Of course, it helps when you’re putting sublimely, and, with just 26 putts for the second round in a row, once she hit the front, there wasn’t much doubt that she’d be in the lead going into the final two rounds of the tournament co-sanctioned by the Sunshine Ladies Tour and the Ladies European Tour.
“It’s always good fun to have [husband] Dave on the bag,” Buhai said. “He caddied for me for eight years, no one knows my game better other than my coach Doug Wood. It’s good when we can do these one-off weeks together every now and then.”
In her first round, she made a bogey, and for her second trip around the course, she managed to minimise errors completely.
“It is always a good day when you have no bogeys, so that’s first things first,” said Buhai, who is taking aim at what would be her fourth national open title.
“My front nine was a little bit of a slow start, and I got a bit unlucky on No 5 when I hit the flag and it ricocheted all the way back down the green. I stayed patient and then managed to finish birdie-birdie on the front nine.
“The golf course is staying soft, so you can be a bit more aggressive, but the pins were a little bit more tucked today. At the same time, I had to be patient. I felt myself trying to push a little bit and then on 7, I hit it left and I said to myself to just hit it to my spaces and the birdies will come and that’s what I did on the back nine.”
In second place was the German teenager Chiara Noja, who fired a course-record 62 in the first round to top Buhai’s opening 64. The 16-year-old Noja, who already had a Ladies European Tour title behind her name, was only able to grind out a one-under-par 71 in the second round which she started in heavy early morning rain.
There were four players in a share of third on eight under par, including last year’s runner-up Magdalena Simmermacher, who lost out to Lee-Anne Pace in an epic six-hole playoff. The Argentinean had perhaps the round of the day with her five under in the very challenging early morning conditions.
Spaniard Ana Pelaez Trivino, who also had a five under, but much later in the day, Nastasia Nadaud from France, who signed for a two-under 70; and Dutch golfer Romy Meekers, who also carded 70 share third with Simmermacher.
Backing up Buhai’s efforts for South Africa were rookie Kaleigh Telfer and Casandra Alexander.
Telfer was impressive with a bogey-free three-under-par 69, and Alexander, who has won twice on the Sunshine Ladies Tour this season, overcame a bogey on the 10th with five birdies on her way to a 68. They were on six under for the tournament in a share of sixth.
With the two South Africans were Johanna Gustavsson from Sweden, who had a 72, England’s Gabriella Cowley, who had a 69, and compatriot Lily May Himphreys, who leads the Investec Order of Merit on the Sunshine Ladies Tour after her win in the Joburg Open last week.
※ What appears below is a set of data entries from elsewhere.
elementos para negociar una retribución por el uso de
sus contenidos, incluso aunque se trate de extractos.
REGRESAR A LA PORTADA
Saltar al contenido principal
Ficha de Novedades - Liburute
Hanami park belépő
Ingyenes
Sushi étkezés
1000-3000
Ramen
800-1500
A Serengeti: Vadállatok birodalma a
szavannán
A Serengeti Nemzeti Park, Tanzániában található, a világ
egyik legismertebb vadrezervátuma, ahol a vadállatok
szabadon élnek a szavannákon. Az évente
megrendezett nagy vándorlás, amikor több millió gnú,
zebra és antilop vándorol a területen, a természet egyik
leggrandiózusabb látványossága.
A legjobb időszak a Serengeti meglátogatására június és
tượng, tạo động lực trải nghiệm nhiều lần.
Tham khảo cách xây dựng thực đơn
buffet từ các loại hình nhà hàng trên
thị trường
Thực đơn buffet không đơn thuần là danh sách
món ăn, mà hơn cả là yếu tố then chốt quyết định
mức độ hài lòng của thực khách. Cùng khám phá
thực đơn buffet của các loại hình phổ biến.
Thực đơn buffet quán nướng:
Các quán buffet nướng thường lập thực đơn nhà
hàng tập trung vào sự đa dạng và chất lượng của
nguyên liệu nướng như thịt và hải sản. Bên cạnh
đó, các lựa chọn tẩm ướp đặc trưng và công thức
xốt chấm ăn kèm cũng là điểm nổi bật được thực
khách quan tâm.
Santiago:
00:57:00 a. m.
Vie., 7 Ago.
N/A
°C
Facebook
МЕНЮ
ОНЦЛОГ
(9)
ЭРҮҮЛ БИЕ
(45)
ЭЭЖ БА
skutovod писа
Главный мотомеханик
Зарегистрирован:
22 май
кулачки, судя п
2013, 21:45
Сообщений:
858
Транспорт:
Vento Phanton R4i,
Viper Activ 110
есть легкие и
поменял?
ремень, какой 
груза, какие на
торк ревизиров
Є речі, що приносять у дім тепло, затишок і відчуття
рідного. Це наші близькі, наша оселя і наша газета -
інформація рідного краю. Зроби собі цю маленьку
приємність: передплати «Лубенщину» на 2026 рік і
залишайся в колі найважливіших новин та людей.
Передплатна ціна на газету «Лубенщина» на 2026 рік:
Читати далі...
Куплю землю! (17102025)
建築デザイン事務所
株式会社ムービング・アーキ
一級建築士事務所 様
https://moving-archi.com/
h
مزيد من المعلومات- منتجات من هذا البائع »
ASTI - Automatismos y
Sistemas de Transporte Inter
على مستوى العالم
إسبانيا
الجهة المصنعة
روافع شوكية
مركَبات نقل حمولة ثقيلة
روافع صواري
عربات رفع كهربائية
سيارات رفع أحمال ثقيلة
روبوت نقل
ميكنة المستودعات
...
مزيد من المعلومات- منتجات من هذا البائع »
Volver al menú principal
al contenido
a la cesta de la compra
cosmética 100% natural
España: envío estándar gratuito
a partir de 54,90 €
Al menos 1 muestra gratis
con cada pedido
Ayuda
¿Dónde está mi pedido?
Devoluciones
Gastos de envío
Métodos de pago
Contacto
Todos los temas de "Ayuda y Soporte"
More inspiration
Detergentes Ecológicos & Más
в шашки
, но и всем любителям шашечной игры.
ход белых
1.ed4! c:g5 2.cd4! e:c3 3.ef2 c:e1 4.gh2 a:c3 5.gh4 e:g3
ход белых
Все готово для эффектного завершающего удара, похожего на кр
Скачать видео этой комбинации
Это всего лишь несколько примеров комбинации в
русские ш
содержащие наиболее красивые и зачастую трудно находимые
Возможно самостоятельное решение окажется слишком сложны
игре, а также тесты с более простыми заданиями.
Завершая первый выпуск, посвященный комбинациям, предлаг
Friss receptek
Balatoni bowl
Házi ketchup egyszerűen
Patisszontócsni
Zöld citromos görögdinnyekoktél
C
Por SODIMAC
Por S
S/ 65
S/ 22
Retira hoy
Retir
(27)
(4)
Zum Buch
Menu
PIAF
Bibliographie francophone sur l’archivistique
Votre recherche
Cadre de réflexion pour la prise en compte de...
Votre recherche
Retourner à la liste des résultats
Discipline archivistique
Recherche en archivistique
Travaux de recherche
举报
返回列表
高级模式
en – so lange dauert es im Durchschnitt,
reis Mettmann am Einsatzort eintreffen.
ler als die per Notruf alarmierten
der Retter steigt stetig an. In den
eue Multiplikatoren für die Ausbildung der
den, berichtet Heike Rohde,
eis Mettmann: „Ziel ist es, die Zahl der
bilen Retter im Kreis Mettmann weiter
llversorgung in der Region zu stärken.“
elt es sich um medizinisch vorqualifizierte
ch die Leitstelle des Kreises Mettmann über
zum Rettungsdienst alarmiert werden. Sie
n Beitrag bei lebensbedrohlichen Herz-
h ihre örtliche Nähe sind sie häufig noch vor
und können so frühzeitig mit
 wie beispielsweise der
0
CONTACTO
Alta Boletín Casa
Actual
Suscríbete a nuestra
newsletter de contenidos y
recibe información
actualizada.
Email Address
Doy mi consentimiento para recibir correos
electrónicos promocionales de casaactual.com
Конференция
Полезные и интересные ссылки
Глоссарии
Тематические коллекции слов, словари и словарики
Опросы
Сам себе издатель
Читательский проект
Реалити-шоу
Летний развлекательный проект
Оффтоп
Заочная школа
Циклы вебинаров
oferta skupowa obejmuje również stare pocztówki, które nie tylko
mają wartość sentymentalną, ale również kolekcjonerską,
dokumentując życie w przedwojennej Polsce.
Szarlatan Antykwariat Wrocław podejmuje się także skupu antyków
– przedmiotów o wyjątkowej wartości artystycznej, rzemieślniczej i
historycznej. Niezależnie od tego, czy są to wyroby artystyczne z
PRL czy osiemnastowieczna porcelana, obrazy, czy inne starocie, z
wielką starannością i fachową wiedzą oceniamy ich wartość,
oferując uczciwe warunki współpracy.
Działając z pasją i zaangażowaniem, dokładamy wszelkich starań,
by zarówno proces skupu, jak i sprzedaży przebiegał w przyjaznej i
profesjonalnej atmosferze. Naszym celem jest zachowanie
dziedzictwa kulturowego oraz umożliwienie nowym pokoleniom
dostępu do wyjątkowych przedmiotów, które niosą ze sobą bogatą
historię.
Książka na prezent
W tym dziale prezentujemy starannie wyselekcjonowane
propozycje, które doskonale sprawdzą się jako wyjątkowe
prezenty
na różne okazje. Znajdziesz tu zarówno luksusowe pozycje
Humphreys birdied the final hole for a round of 71.
The cut to 60 and ties fell at level-par, leaving a field of 60 professionals and South Africa’s No 1-ranked amateur Kyra van Kan to battle things out over the final 36 holes.
For Buhai, things look pretty rosy with a four-shot lead, but she knows that things can change in the blink of an eye.
“I’ll need to keep doing what I’m doing,” she said. “I will stick to my process and stick to my steps and try and stick to my thoughts that I have in my swing, that’s all I can control and hopefully the outcome will be what we want.”